Все-таки, и в этой хрупкой застенчивой девушке уже начала созревать женщина. Собственница. Хищница. Мегера.
***
А пока спутники строили матримониальные планы, настроение их хозяев тоже успело поменяться, и лирику сменила жесткая правда жизни. Приходиться признать, что в этот раз вина целиком и полностью лежала на принце.
– Вот бы это проклятое Нечистым путешествие никогда не заканчивалось, – едва слышно призналась в своих желаниях Её Высочество.
К несчастью Дарин, как и все мужчины обычно туговато слышавший голоса чужих душ, понял всё по своёму. И сказанное нежной Лареллой с женского языка на человеческий было переведено следующим образом: «Неизбежный печальный конец приближается и скоро тайна моего обмана и позора станет достоянием гласности!».
А за таким подробным подстрочным переводом вспомнилось, что, вообще-то, Его Высочество – обманутый муж. И супруга пришла в его объятия совсем не юной целомудренной девой. Да и, в конце концов, крови она Дарину успела перепортить немало. А вся эта экспедиция задумывалась лишь затем, чтобы окоротить буйный нрав супруги.
И, вообще: мужчины не должны размякать и увлекаться романтикой! Портрет истинного воина стоит писать короткими, но выразительными мазками: хмур, угрюм, вонюч, волосат, слегка пьян и слов любви не знающий.
Со всем по отдельности у принца выходило, может, и неплохо. Но общее впечатление в последнее время создавалось всё-таки не то, не то.
– Предчувствуете скорую расплату за былые грехи, дорогая моя? – слишком мрачно, чтобы это прозвучало ехидно, поинтересовался Дарин.
– Мои грехи? – искренне изумилась принцесса.
Не то чтобы грехов она за собой не знала. Просто девушка прибывала в уверенности, будто спрятаны они весьма надежно. И уверенность эта имела под собой серьезные основания.
– Вашим актерским талантам стоит рукоплескать стоя, – скривился Его Высочество так, будто у него зуб разболелся. – Но в данной ситуации ангельское личико, невинные глазки и глупое хлопанье ресничками не помогут. Это отцовство можно оспорить, а вот материнство все же сложновато.
– Чье материнство? – Лара, сама того не подозревая, и ресничками похлопала, и голубые глазки широко распахнула, и личико у неё олицетворяло саму невинность.
– Ваше, – ещё мрачнее хмыкнул Дарин, – ваше, не моё же.
– А вот это мило! – восхитилась Её Высочество. – И моим талантам рукоплещут! Хотелось бы посмотреть, как вы обвините меня в вашем же материнстве. Тьфу ты, отцовстве!
– В моём? – теперь настал черед принца задирать брови. – Конечно, за мной числится много грехов и даже преступлений.
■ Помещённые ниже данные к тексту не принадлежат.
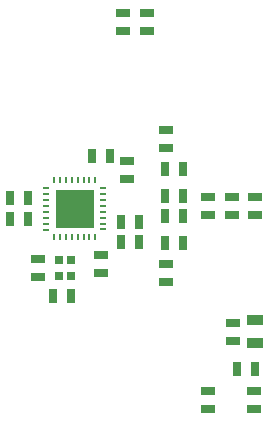
<source format=gtp>
%TF.GenerationSoftware,KiCad,Pcbnew,5.99.0-unknown-r19092-42a2f134*%
%TF.CreationDate,2020-07-22T08:57:51-04:00*%
%TF.ProjectId,rfid,72666964-2e6b-4696-9361-645f70636258,rev?*%
%TF.SameCoordinates,Original*%
%TF.FileFunction,Paste,Top*%
%TF.FilePolarity,Positive*%
%FSLAX45Y45*%
G04 Gerber Fmt 4.5, Leading zero omitted, Abs format (unit mm)*
G04 Created by KiCad (PCBNEW 5.99.0-unknown-r19092-42a2f134) date 2020-07-22 08:57:51*
%MOMM*%
%LPD*%
G01*
G04 APERTURE LIST*
%ADD10R,1.143000X0.635000*%
%ADD11R,0.635000X1.143000*%
%ADD12R,1.397000X0.889000*%
%ADD13R,0.599440X0.248920*%
%ADD14R,0.248920X0.599440*%
%ADD15R,3.299460X3.299460*%
%ADD16R,0.700000X0.750000*%
G04 APERTURE END LIST*
D10*
%TO.C,C1*%
X16090000Y-8973800D03*
X16090000Y-9126200D03*
%TD*%
D11*
%TO.C,C2*%
X16366200Y-9290000D03*
X16213800Y-9290000D03*
%TD*%
D10*
%TO.C,C3*%
X17920000Y-10093800D03*
X17920000Y-10246200D03*
%TD*%
%TO.C,C4*%
X17740000Y-9666200D03*
X17740000Y-9513800D03*
%TD*%
D11*
%TO.C,C5*%
X16543800Y-8106796D03*
X16696200Y-8106796D03*
%TD*%
D10*
%TO.C,C6*%
X16620000Y-8943800D03*
X16620000Y-9096200D03*
%TD*%
%TO.C,C7*%
X16843803Y-8296200D03*
X16843803Y-8143800D03*
%TD*%
%TO.C,C8*%
X17530000Y-10093800D03*
X17530000Y-10246200D03*
%TD*%
D12*
%TO.C,C9*%
X17930000Y-9685250D03*
X17930000Y-9494750D03*
%TD*%
D10*
%TO.C,C10*%
X17170000Y-9166200D03*
X17170000Y-9013800D03*
%TD*%
%TO.C,C11*%
X17170000Y-7883800D03*
X17170000Y-8036200D03*
%TD*%
D11*
%TO.C,C12*%
X17316200Y-8840000D03*
X17163800Y-8840000D03*
%TD*%
%TO.C,C13*%
X17316200Y-8210000D03*
X17163800Y-8210000D03*
%TD*%
D10*
%TO.C,C14*%
X17530000Y-8606200D03*
X17530000Y-8453800D03*
%TD*%
%TO.C,C15*%
X17730000Y-8606200D03*
X17730000Y-8453800D03*
%TD*%
D11*
%TO.C,L1*%
X17773800Y-9910000D03*
X17926200Y-9910000D03*
%TD*%
D10*
%TO.C,R1*%
X16810000Y-6893800D03*
X16810000Y-7046200D03*
%TD*%
D11*
%TO.C,R2*%
X16006200Y-8460000D03*
X15853800Y-8460000D03*
%TD*%
%TO.C,R3*%
X16006200Y-8640000D03*
X15853800Y-8640000D03*
%TD*%
D10*
%TO.C,R4*%
X17010000Y-6893800D03*
X17010000Y-7046200D03*
%TD*%
D11*
%TO.C,R5*%
X16946200Y-8660000D03*
X16793800Y-8660000D03*
%TD*%
%TO.C,R6*%
X17316200Y-8440000D03*
X17163800Y-8440000D03*
%TD*%
%TO.C,R7*%
X17316200Y-8610000D03*
X17163800Y-8610000D03*
%TD*%
%TO.C,R8*%
X16946200Y-8830000D03*
X16793800Y-8830000D03*
%TD*%
D10*
%TO.C,R9*%
X17930000Y-8606200D03*
X17930000Y-8453800D03*
%TD*%
D13*
%TO.C,U1*%
X16639776Y-8724752D03*
X16639776Y-8674714D03*
X16639776Y-8624676D03*
X16639776Y-8574638D03*
X16639776Y-8524854D03*
X16639776Y-8474816D03*
X16639776Y-8424778D03*
X16639776Y-8374740D03*
D14*
X16375108Y-8309716D03*
X16325324Y-8309716D03*
X16275286Y-8309716D03*
X16225248Y-8309716D03*
D15*
X16400000Y-8550000D03*
D14*
X16575006Y-8309716D03*
X16524968Y-8309716D03*
X16474930Y-8309716D03*
X16425146Y-8309716D03*
D13*
X16160224Y-8375248D03*
X16159970Y-8425286D03*
X16159970Y-8475070D03*
X16159970Y-8525108D03*
X16159970Y-8575146D03*
X16159970Y-8625184D03*
X16159970Y-8675222D03*
X16159970Y-8725260D03*
D14*
X16224994Y-8790030D03*
X16275032Y-8790030D03*
X16325070Y-8790030D03*
X16374854Y-8790030D03*
X16424892Y-8790030D03*
X16474930Y-8790030D03*
X16524968Y-8790030D03*
X16575006Y-8790030D03*
%TD*%
D16*
%TO.C,G1*%
X16270000Y-8982500D03*
X16270000Y-9117500D03*
X16370000Y-9117500D03*
X16370000Y-8982500D03*
%TD*%
M02*

</source>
Но в создании детей меня еще не обвиняли.
– Просто святая невинность, держите меня семеро, а то я от смеха лопну! – не смотря на свои, весьма громкие, заверения, Ларелла не торопилась не только лопаться, но и просто смеяться. Напротив, она опасно прищурилась, буравя супруга яростным взглядом. – А вон в том замке, скажете, не ваш ребёнок?
– Не мой, – помотав кудлатой головой, заверил жену принц. – Там, насколько мне известно, именно ваш ребёнок.
– Каким же образом вы меня обвините в рождении вашего сына? – задохнулась от такой наглости Лара.